- [Task directions]:
Start at the first record below and retype through the last, exactly.

== Segment start ==

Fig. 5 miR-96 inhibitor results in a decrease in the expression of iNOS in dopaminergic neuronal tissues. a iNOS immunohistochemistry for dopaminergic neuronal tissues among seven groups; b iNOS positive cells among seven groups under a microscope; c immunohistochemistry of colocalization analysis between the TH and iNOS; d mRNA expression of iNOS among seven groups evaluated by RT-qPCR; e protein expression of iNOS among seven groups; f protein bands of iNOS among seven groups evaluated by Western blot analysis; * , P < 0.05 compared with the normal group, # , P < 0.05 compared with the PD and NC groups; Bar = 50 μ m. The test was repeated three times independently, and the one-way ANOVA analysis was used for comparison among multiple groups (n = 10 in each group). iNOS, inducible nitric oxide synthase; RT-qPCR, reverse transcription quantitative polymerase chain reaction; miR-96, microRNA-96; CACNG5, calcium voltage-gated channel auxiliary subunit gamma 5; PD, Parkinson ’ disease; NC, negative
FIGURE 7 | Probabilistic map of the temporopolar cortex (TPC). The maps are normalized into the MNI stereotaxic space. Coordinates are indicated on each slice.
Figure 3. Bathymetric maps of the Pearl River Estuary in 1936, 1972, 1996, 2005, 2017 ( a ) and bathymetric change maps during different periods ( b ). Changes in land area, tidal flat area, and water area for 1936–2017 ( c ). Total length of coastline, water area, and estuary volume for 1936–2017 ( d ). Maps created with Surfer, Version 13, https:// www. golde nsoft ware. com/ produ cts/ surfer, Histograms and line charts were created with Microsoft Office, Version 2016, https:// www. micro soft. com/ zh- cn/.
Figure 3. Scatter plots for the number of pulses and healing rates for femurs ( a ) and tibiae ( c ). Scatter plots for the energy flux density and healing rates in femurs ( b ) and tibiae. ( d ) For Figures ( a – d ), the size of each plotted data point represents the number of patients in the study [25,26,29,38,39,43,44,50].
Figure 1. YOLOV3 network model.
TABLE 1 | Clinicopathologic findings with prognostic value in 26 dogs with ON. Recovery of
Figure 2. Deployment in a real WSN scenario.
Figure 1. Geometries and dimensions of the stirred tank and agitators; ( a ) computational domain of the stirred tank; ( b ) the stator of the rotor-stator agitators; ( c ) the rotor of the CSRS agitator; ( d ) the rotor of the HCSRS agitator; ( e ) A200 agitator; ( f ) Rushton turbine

== Segment end ==

- [Task result]:
Fig. 5 miR-96 inhibitor results in a decrease in the expression of iNOS in dopaminergic neuronal tissues. a iNOS immunohistochemistry for dopaminergic neuronal tissues among seven groups; b iNOS positive cells among seven groups under a microscope; c immunohistochemistry of colocalization analysis between the TH and iNOS; d mRNA expression of iNOS among seven groups evaluated by RT-qPCR; e protein expression of iNOS among seven groups; f protein bands of iNOS among seven groups evaluated by Western blot analysis; * , P < 0.05 compared with the normal group, # , P < 0.05 compared with the PD and NC groups; Bar = 50 μ m. The test was repeated three times independently, and the one-way ANOVA analysis was used for comparison among multiple groups (n = 10 in each group). iNOS, inducible nitric oxide synthase; RT-qPCR, reverse transcription quantitative polymerase chain reaction; miR-96, microRNA-96; CACNG5, calcium voltage-gated channel auxiliary subunit gamma 5; PD, Parkinson ’ disease; NC, negative
FIGURE 7 | Probabilistic map of the temporopolar cortex (TPC). The maps are normalized into the MNI stereotaxic space. Coordinates are indicated on each slice.
Figure 3. Bathymetric maps of the Pearl River Estuary in 1936, 1972, 1996, 2005, 2017 ( a ) and bathymetric change maps during different periods ( b ). Changes in land area, tidal flat area, and water area for 1936–2017 ( c ). Total length of coastline, water area, and estuary volume for 1936–2017 ( d ). Maps created with Surfer, Version 13, https:// www. golde nsoft ware. com/ produ cts/ surfer, Histograms and line charts were created with Microsoft Office, Version 2016, https:// www. micro soft. com/ zh- cn/.
Figure 3. Scatter plots for the number of pulses and healing rates for femurs ( a ) and tibiae ( c ). Scatter plots for the energy flux density and healing rates in femurs ( b ) and tibiae. ( d ) For Figures ( a – d ), the size of each plotted data point represents the number of patients in the study [25,26,29,38,39,43,44,50].
Figure 1. YOLOV3 network model.
TABLE 1 | Clinicopathologic findings with prognostic value in 26 dogs with ON. Recovery of
Figure 2. Deployment in a real WSN scenario.
Figure 1. Geometries and dimensions of the stirred tank and agitators; ( a ) computational domain of the stirred tank; ( b ) the stator of the rotor-stator agitators; ( c ) the rotor of the CSRS agitator; ( d ) the rotor of the HCSRS agitator; ( e ) A200 agitator; ( f ) Rushton turbine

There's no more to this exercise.